Your task →
For the records below, give the number of lines where the string "left" occurs. Include nothing else.

======== Study material ========

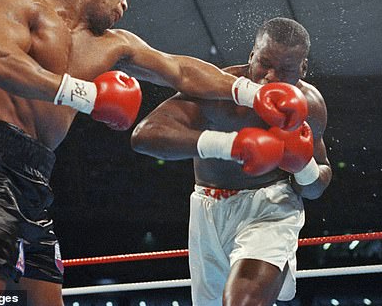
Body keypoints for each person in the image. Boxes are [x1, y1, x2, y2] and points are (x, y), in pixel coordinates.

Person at [0, 0, 309, 306]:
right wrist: (85, 96)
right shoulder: (17, 0)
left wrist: (249, 92)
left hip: (35, 178)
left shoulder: (113, 44)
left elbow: (180, 71)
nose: (125, 1)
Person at [131, 17, 332, 306]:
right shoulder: (219, 91)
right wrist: (231, 146)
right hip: (207, 209)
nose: (271, 78)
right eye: (264, 64)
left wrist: (303, 166)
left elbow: (316, 187)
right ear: (251, 55)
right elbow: (144, 135)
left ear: (303, 68)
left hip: (271, 208)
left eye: (286, 69)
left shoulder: (309, 105)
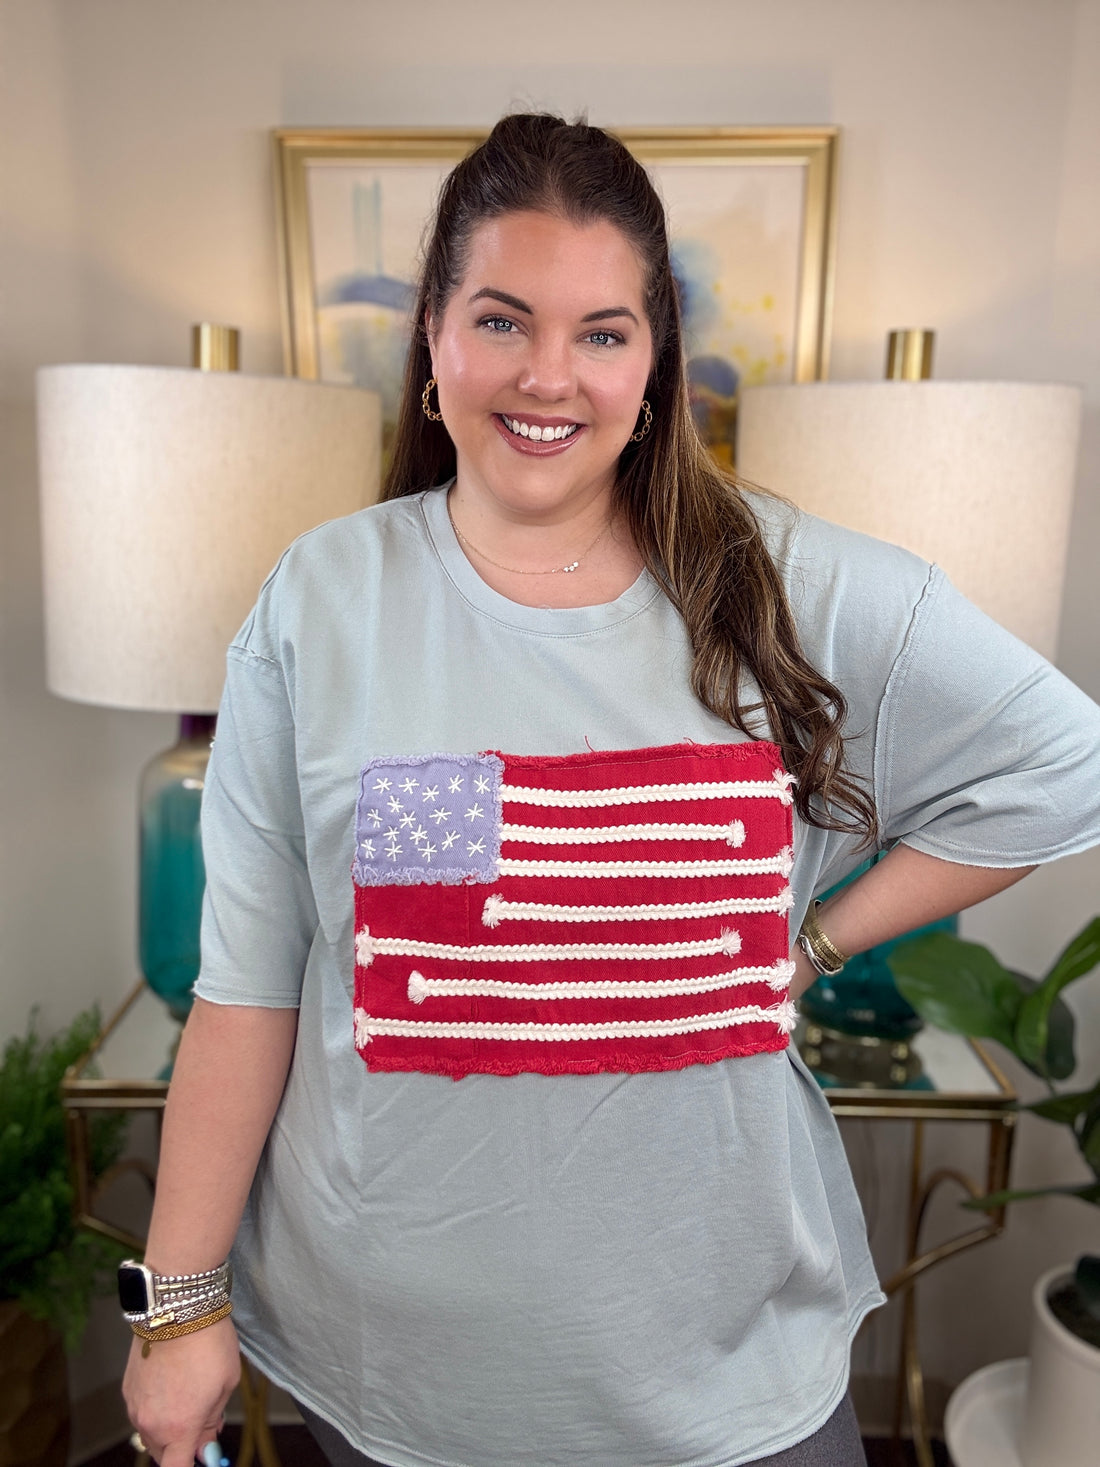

========

Answer to the exercise →
10